(What is needed):
Where "erilaiset" appears in a line of the entries below, that line should be copied.
*** Exercise data Section Begins ***
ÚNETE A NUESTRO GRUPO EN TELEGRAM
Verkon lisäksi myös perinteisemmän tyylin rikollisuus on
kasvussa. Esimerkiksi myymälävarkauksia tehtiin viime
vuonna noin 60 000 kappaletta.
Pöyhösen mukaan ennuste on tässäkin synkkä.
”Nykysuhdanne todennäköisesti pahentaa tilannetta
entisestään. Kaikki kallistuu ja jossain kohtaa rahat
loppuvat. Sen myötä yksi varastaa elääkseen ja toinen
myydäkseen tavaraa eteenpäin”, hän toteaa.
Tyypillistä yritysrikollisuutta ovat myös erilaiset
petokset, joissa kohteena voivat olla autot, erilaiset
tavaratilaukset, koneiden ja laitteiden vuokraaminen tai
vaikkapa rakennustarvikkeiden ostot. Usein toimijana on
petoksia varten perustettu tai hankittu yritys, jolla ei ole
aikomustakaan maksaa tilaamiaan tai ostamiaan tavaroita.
*** Exercise data Section Ends ***
(Result):
Tyypillistä yritysrikollisuutta ovat myös erilaiset
petokset, joissa kohteena voivat olla autot, erilaiset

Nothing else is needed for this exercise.